When the Provost of Fife gave a toast during a civic reception for members of Glenrothes Art Club yesterday evening (Tuesday), he was marking a rich history that harks back to the earliest days of the town.
For the celebration to honour arguably the oldest surviving club in Glenrothes kicked off what is already shaping up to be a wonderful year of special events, shows and surprises that will make the art club Diamond Jubilee a birthday to remember.
The club’s beginnings can be traced back to December 14, 1955 when five of the town’s earliest settlers: Schoolmaster Ken Michie, art teacher George Paton, train driver W. Fraser Biggs, William Brown, a retired printer and architect John Coghill, who incidentally was responsible for designing much of the new town as an employee of Glenrothes Development Corporation (GDC), met to discuss the one thing they all had in common … art.
The club duly formed with the agreed ethos of it being affordable to all and open to anyone with an interest in art, whatever their background. Throughout the club’s 60 years the emphasis has been on keeping membership fees - today it still amounts to only £1 per week - so that no one need ever be deterred from joining because they could not afford it.
It was, and still is the cornerstone of the club’s existence, and is as important today as it was 60 years ago.
The original five members set about looking for a suitable home and quickly secured the derelict farm buildings of Woodmill Farm which were due to be demolished.

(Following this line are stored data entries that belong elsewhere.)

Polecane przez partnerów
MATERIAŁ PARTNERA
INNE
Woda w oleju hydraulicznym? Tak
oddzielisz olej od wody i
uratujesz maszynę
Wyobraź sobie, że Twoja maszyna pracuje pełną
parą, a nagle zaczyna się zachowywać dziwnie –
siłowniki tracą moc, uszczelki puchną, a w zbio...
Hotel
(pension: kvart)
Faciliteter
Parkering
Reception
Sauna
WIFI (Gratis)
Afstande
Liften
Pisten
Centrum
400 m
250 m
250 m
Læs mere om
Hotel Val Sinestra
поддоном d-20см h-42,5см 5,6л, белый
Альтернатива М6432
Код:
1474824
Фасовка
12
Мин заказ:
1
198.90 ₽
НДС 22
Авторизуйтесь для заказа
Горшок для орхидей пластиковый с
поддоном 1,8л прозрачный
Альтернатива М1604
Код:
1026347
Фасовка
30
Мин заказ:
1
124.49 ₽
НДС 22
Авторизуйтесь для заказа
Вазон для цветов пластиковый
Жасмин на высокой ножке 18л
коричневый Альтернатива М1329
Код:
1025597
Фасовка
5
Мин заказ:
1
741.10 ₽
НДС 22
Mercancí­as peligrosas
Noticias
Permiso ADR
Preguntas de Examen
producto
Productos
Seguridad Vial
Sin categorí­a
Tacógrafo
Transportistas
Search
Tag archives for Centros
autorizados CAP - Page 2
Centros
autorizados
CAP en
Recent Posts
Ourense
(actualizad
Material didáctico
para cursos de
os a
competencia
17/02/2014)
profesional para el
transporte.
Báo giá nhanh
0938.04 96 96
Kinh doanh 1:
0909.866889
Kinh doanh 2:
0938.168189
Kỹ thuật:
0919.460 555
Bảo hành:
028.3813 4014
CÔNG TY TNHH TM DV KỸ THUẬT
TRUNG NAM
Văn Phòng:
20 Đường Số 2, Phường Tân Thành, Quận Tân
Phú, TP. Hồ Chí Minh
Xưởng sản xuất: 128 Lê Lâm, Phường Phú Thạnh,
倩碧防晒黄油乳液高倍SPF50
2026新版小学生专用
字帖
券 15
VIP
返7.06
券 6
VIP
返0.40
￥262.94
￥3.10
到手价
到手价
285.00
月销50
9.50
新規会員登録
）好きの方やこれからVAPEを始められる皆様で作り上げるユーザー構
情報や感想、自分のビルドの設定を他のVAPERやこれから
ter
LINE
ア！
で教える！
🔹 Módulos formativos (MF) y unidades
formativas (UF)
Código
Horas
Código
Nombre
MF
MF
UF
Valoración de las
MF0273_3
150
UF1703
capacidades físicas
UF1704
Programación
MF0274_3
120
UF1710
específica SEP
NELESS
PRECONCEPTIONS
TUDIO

The GDC allowed the art club to take on the Cottar House and Coach House building and adapt it to their needs.
After some hard work to bring the building up to a habitable state the club were in business and had their very own studio in which to meet and work, they have remained there ever since.
In return for the patronage of the Corporation and subsequently the Council, the club has paid a handsome dividend over the years organising a wealth of day and evening classes in everything from life drawing and pottery modelling to weaving, embroidery, pottery and carving of wood and stone.
And in that time have brought some of the leading artists of the day to town.
The club continued to evolve, and when GDC was due to be wound up in 1995 it made a successful request to acquire the Cottar House and became a registered charity.
Throughout its history the club has strived to bring art to the community and the annual exhibition is the respected and much anticipated highlight in its events calendar.
In recent times the club has developed an ‘Arts 4 U’ youth group especially for 12 - 16-year-olds and over the festive period last year organised a highly successful week-long ‘pop-up shop’ initiative which it plans to expand on this coming December.
Later this month, as part of the ongoing celebrations, the club will release a specially produced photobook entitled ‘60 Years of Art’ which will be filled with a wealth of photographs, newspaper articles and other material relating to the first 60 years.
60th anniversary offers something for everyone
A recent National Lottery Awards For All windfall of £10,000 had helped secure the club for the future and help bring together a diverse and interesting programme of events in 2015.
Here a few of the highlights:
April 21 - Rothes Halls lecture series - Stanley Bonnar ’A Quest for Public Art’ 7.00 p.m. £2
May 19 - Rothes Halls lecture series - Sandy Guy 7.00 p.m. £2
June 6 - 50s and 60s dance including live band Raeburn Heights, Coaltown of Balgonie Bowling Club £5
August 8 - Annual Exhibition, Rothes Halls Gallery - official opening by original Glenrothes town artist David Harding OBE. 3.00 p.m.
September 13 - Doors Open Day Fife, come and take a tour around Cottar House studios, many events and demonstrations taking place.
November 14-29 - Glenrothes Art Club’s pop up shop, kingdom Shopping Centre.
December 4 - Diamond Jubilee Gala Dinner, Rothes Halls.
A year to remember - says club president
“We aim to have something for everyone and a few surprises too.”
That’s the message from Glenrothes Art Club president Lillian Sloan, as she and fellow club members get ready to launch their impressive events programme.
“The club was started with the aim of promoting art in the community and that belief has remained central to the club throughout its 60 years and is one of the things that has made it so popular throughout that time,” Lillian added.
“So our events programme has that in mind.
“The close association and support for art across the town and the various town artists who have helped to make Glenrothes so unique over many years, we are delighted to be able to welcome one of those artists David Harding to open our annual exhibition in September.
“We plan to make it a year to remember welcome everyone within the town to come and celebrate sixty years of art in Glenrothes with us.”